I decided to become a freelance tech writer when I moved to Chile. In addition I wanted to work from home and quit going to an office. I also wanted to move out of the city and live in the country. Here I have a dog, horse, and garden.

4)freelancermap: In your opinion, which are the main benefits of working as a freelancer?
No boss. No office. Set your own hours.

5)freelancermap: You are now both programmer and technical writer but your career started as a software developer. When and how did you find out your passion for writing? Which jobs do you enjoy the most - writing or programming?
I started writing in highschool where I was co editor of the school newspaper. I have always been a writer, I loved reading Thomas Mann and other important Germans. You have to be a reader to be a writer. Then I wrote 3 books on wine before I started writing full-time as a tech IT writer. I also write news on Latin America for IDG Connect in London and China US Focus in Hong Kong.

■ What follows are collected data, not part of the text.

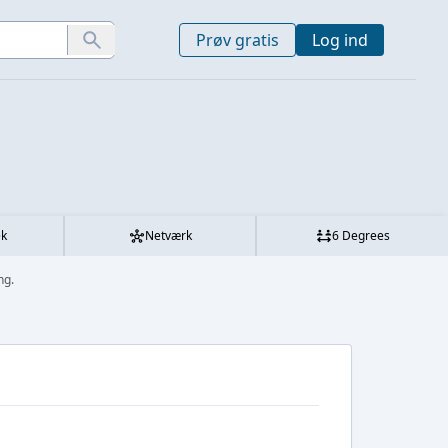
Prøv gratis
Log ind
ek
Netværk
6 Degrees
ng.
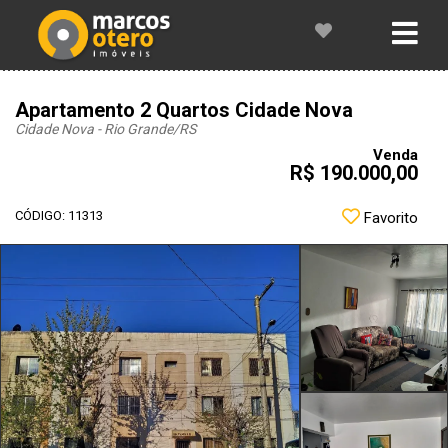
Apartamento 2 Quartos Cidade Nova
Cidade Nova - Rio Grande
/RS
Venda
R$ 190.000,00
CÓDIGO: 11313
Favorito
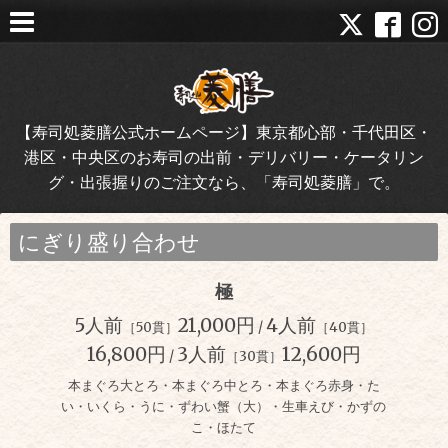
【寿司処菱膳公式ホームページ】東京都心部・千代田区・
港区・中央区のお寿司の出前・デリバリー・ケータリン
グ・出張握りのご注文なら、「寿司処菱膳」で。
にぎり盛り合わせ
極
5人前
21,000円
4人前
［50貫］
/
［40貫］
16,800円
3人前
12,600円
/
［30貫］
本まぐろ大とろ・本まぐろ中とろ・本まぐろ赤身・た
い・いくら・うに・ずわい蟹（大）・生車えび・かずの
こ・ほたて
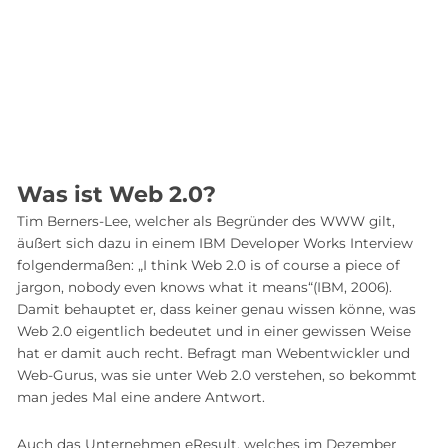
Was ist Web 2.0?
Tim Berners-Lee, welcher als Begründer des WWW gilt,
äußert sich dazu in einem IBM Developer Works Interview
folgendermaßen: „I think Web 2.0 is of course a piece of
jargon, nobody even knows what it means“(IBM, 2006).
Damit behauptet er, dass keiner genau wissen könne, was
Web 2.0 eigentlich bedeutet und in einer gewissen Weise
hat er damit auch recht. Befragt man Webentwickler und
Web-Gurus, was sie unter Web 2.0 verstehen, so bekommt
man jedes Mal eine andere Antwort.
Auch das Unternehmen eResult, welches im Dezember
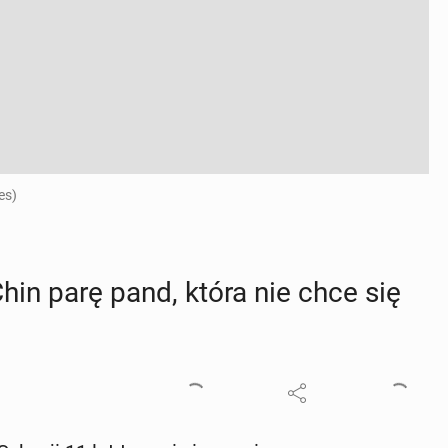
es)
hin parę pand, która nie chce się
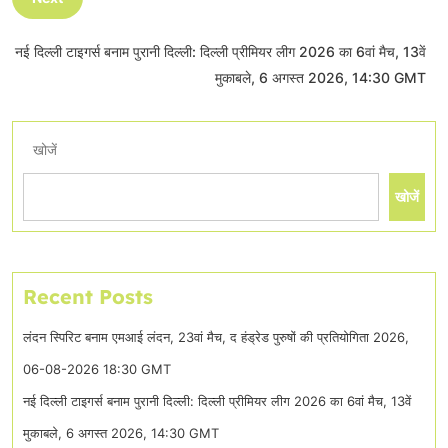
नई दिल्ली टाइगर्स बनाम पुरानी दिल्ली: दिल्ली प्रीमियर लीग 2026 का 6वां मैच, 13वें
मुकाबले, 6 अगस्त 2026, 14:30 GMT
खोजें
खोजें
Recent Posts
लंदन स्पिरिट बनाम एमआई लंदन, 23वां मैच, द हंड्रेड पुरुषों की प्रतियोगिता 2026,
06-08-2026 18:30 GMT
नई दिल्ली टाइगर्स बनाम पुरानी दिल्ली: दिल्ली प्रीमियर लीग 2026 का 6वां मैच, 13वें
मुकाबले, 6 अगस्त 2026, 14:30 GMT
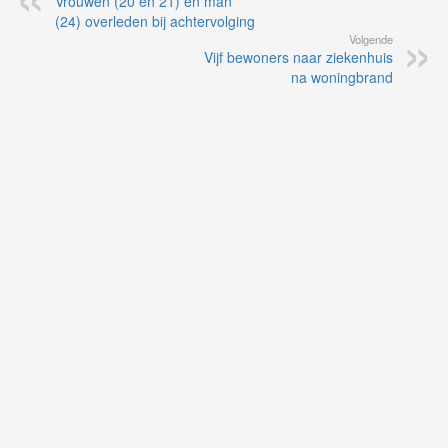
Vrouwen (20 en 21) en man
(24) overleden bij achtervolging
Volgende
Vijf bewoners naar ziekenhuis
na woningbrand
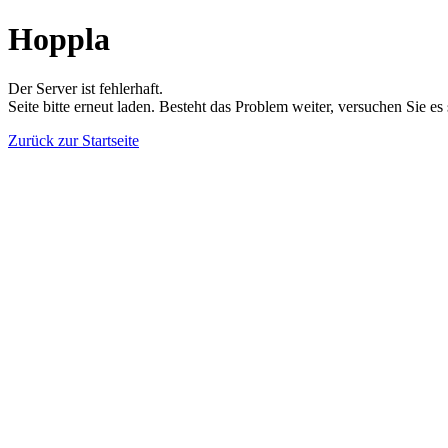
Hoppla
Der Server ist fehlerhaft.
Seite bitte erneut laden. Besteht das Problem weiter, versuchen Sie es
Zurück zur Startseite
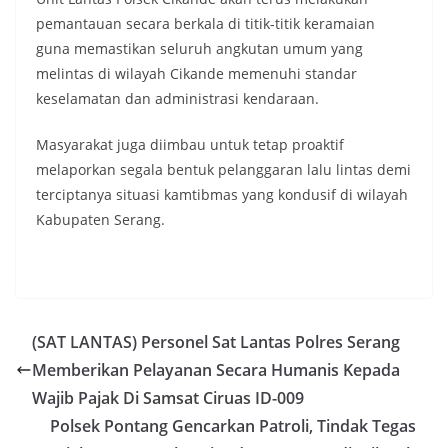
pemantauan secara berkala di titik-titik keramaian
guna memastikan seluruh angkutan umum yang
melintas di wilayah Cikande memenuhi standar
keselamatan dan administrasi kendaraan.
​Masyarakat juga diimbau untuk tetap proaktif
melaporkan segala bentuk pelanggaran lalu lintas demi
terciptanya situasi kamtibmas yang kondusif di wilayah
Kabupaten Serang.
(SAT LANTAS) Personel Sat Lantas Polres Serang
Memberikan Pelayanan Secara Humanis Kepada
Wajib Pajak Di Samsat Ciruas ID-009
Polsek Pontang Gencarkan Patroli, Tindak Tegas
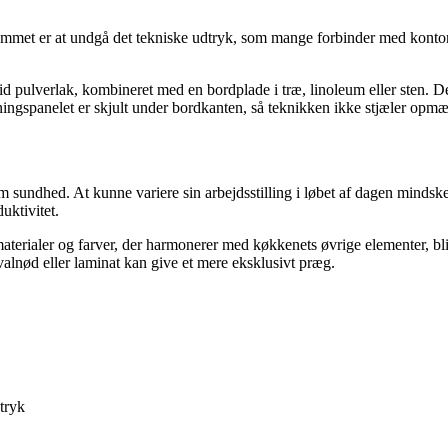
emmet er at undgå det tekniske udtryk, som mange forbinder med kontorm
hvid pulverlak, kombineret med en bordplade i træ, linoleum eller sten. De
eningspanelet er skjult under bordkanten, så teknikken ikke stjæler op
ndhed. At kunne variere sin arbejdsstilling i løbet af dagen mindsker 
uktivitet.
erialer og farver, der harmonerer med køkkenets øvrige elementer, bli
alnød eller laminat kan give et mere eksklusivt præg.
tryk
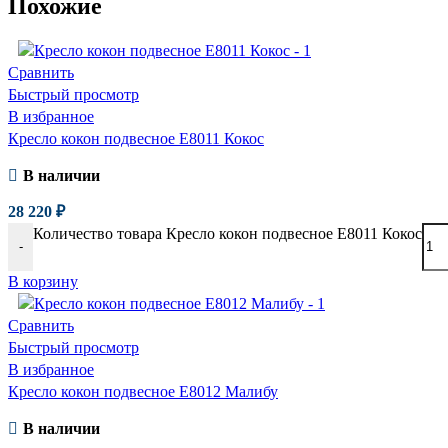
Похожие
Сравнить
Быстрый просмотр
В избранное
Кресло кокон подвесное E8011 Кокос
В наличии
28 220
₽
Количество товара Кресло кокон подвесное E8011 Кокос
-
В корзину
Сравнить
Быстрый просмотр
В избранное
Кресло кокон подвесное E8012 Малибу
В наличии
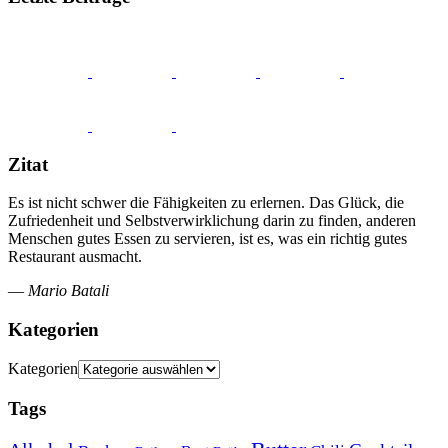
Zitat
Es ist nicht schwer die Fähigkeiten zu erlernen. Das Glück, die
Zufriedenheit und Selbstverwirklichung darin zu finden, anderen
Menschen gutes Essen zu servieren, ist es, was ein richtig gutes
Restaurant ausmacht.
—
Mario Batali
Kategorien
Kategorien
Tags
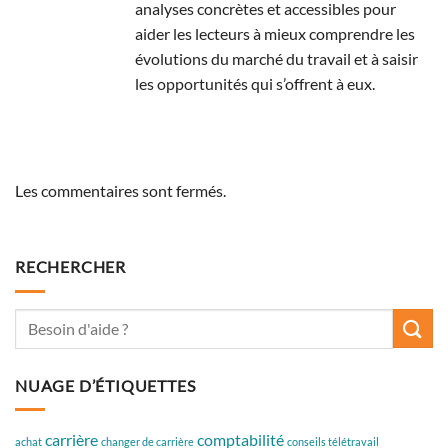
analyses concrètes et accessibles pour
aider les lecteurs à mieux comprendre les
évolutions du marché du travail et à saisir
les opportunités qui s’offrent à eux.
Les commentaires sont fermés.
RECHERCHER
NUAGE D’ÉTIQUETTES
carrière
comptabilité
achat
changer de carrière
conseils télétravail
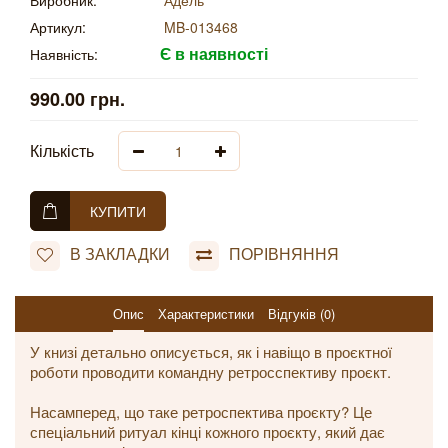
Виробник:
Адель
Артикул:
MB-013468
Є в наявності
Наявність:
990.00 грн.
Кількість
КУПИТИ
В ЗАКЛАДКИ
ПОРІВНЯННЯ
Опис
Характеристики
Відгуків (0)
У книзі детально описується, як і навіщо в проєктної
роботи проводити командну ретросспективу проєкт.
Насамперед, що таке ретроспектива проєкту? Це
спеціальний ритуал кінці кожного проєкту, який дає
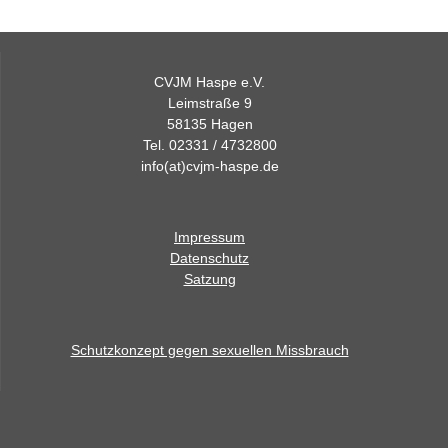
CVJM Haspe e.V.
Leimstraße 9
58135 Hagen
Tel. 02331 / 4732800
info(at)cvjm-haspe.de
Impressum
Datenschutz
Satzung
Schutzkonzept gegen sexuellen Missbrauch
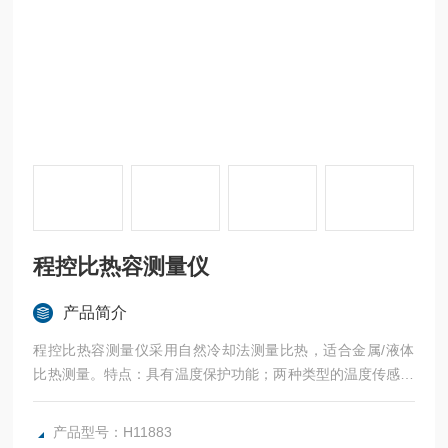
程控比热容测量仪
产品简介
程控比热容测量仪采用自然冷却法测量比热，适合金属/液体
比热测量。特点：具有温度保护功能；两种类型的温度传感器
测量；仪器内含微处理器；具有电脑接口；新的机械传动设
计，操作更方便；控制软件功能*。
产品型号：H11883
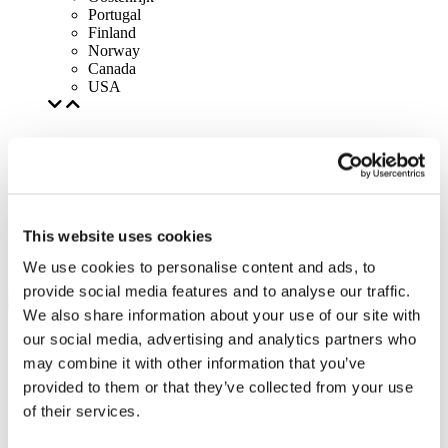
Portugal
Finland
Norway
Canada
USA
This website uses cookies
We use cookies to personalise content and ads, to
provide social media features and to analyse our traffic.
We also share information about your use of our site with
our social media, advertising and analytics partners who
may combine it with other information that you’ve
provided to them or that they’ve collected from your use
of their services.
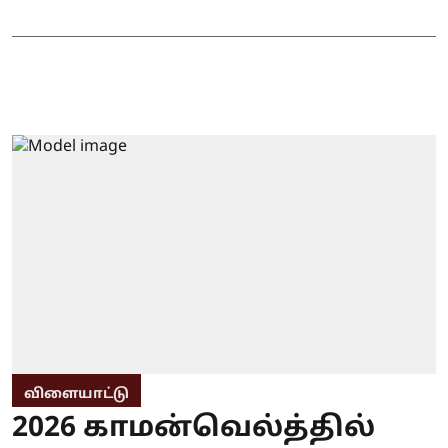
விளையாட்டு
2026 காமன்வெல்த்தில்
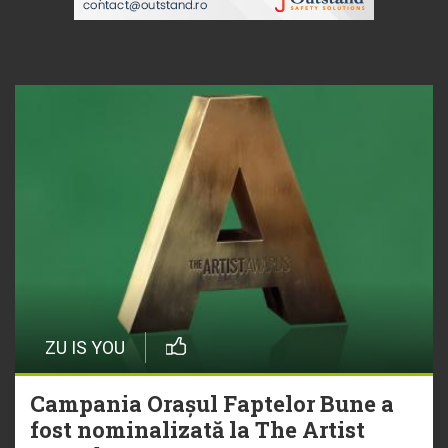
ZU IS YOU
Campania Orașul Faptelor Bune a
fost nominalizată la The Artist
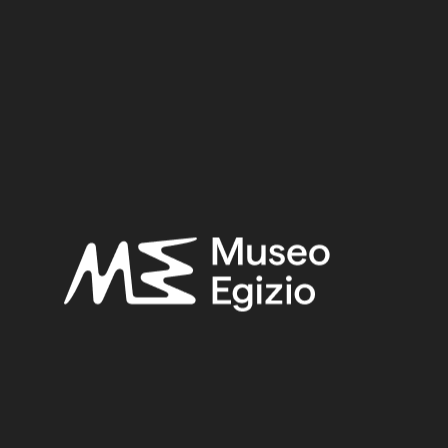
Late Period
Provenance:
Unknown
Acquisition:
Old Fund, 1824–1882
Museum location:
Museum / Floor 1 / Room 11 / Showcase 08
Selected bibliography:
Fabretti, Ariodante-Rossi, Francesco-Lanzone, Ridolfo
Vittorio,
Regio Museo di Torino. Antichità Egizie
(Cat. gen. dei
musei di antichità e degli ogg. d’arte raccolti nelle gallerie e
biblioteche del regno 1. Piemonte), vol. I, Torino 1882, p. 40.
Related searches:
LATE PERIOD
(1497)
UNKNOWN
(2753)
STEATITE
(49)
STONE
(888)
OLD FUND, 1824–1882
(334)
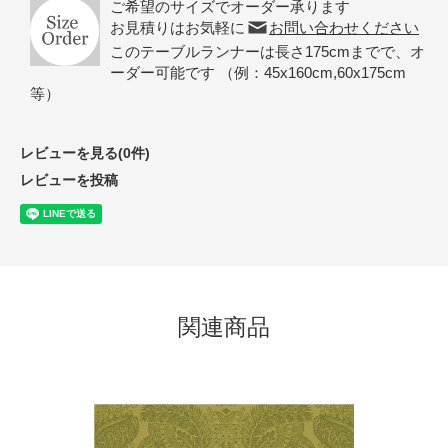
ご希望のサイズでオーダー承ります
お見積りはお気軽に
お問い合わせください
このテーブルランナーは長さ175cmまでで、オ
ーダー可能です （例：45x160cm,60x175cm
等）
レビューを見る(0件)
レビューを投稿
関連商品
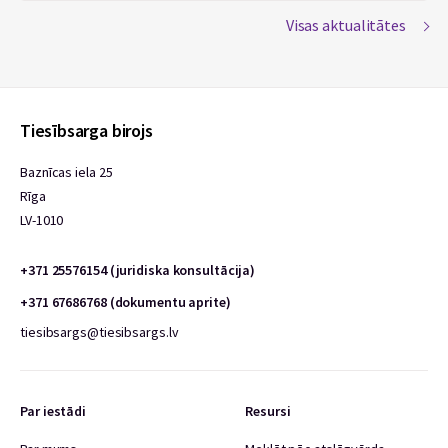
Visas aktualitātes
Tiesībsarga birojs
Baznīcas iela 25
Rīga
LV-1010
+371 25576154 (juridiska konsultācija)
+371 67686768 (dokumentu aprite)
tiesibsargs@tiesibsargs.lv
Par iestādi
Resursi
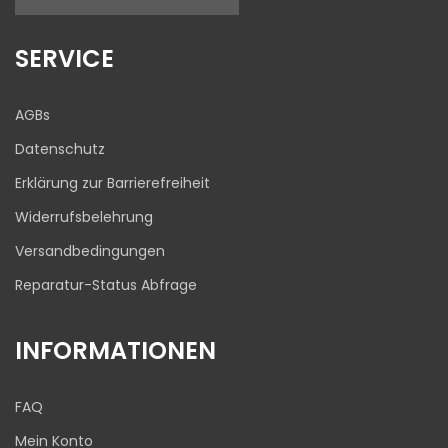
17
645
Bewertungen auf
1
Bewertungen von
SERVICE
ProvenExpert.com
anderen Quelle
Blick aufs ProvenExpert-Profil werfen
AGBs
03.08.2026
Datenschutz
Erklärung zur Barrierefreiheit
Widerrufsbelehrung
Versandbedingungen
Reparatur-Status Abfrage
INFORMATIONEN
FAQ
Mein Konto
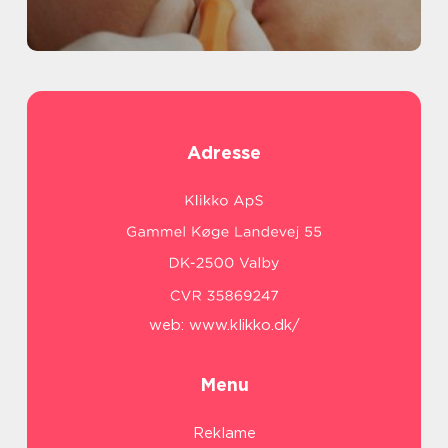
Adresse
web:
www.klikko.dk/
Menu
Reklame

6)freelancermap: Is there anything you’ve learned in your professional life that really surprised you?
Yes. It is easier to meet a payroll than you think. I no longer have any employees. I did that back in the states when I had 10 people. So the point is you can start your own business if you are reading this. It is not difficult.

7)freelancermap: How do you manage the pressure of meeting deadlines? Do you use any specific apps or software tools for self-organization, invoicing and something else?
I do not take on many clients. I work slow, so that I can focus on doing the best possible quality work. That is how I have had such success here. As for tracking I use Google Sheets and just enter my schedule in there.

8)freelancermap: What advice would you give to someone who is thinking about starting a freelance career?
Find a niche. If you do, say, “writing” you will be competing with 30-50 people for every task. But if you say, “marketing of a particular service and press releases” you can find a niche. Not only will you have to compete against fewer people, you will build up experience in that area. That makes it easier to win that type of work. And be patient. It will take at least 1 year to build up a reputation.

9) freelancermap: Last but not least, what are the top three books, blogs or magazines you read to stay up to date in the IT-market?
I don’t read tech news. It is boring. I read The New Yorker and newspapers.

10) freelancermap: Freestyle! Is there anything you would like to tell our readers?
Don’t bid low. Bid high. You will win more work that way and help lift up the whole market. The majority of people in Asia bid low and because of that they have ruined their market.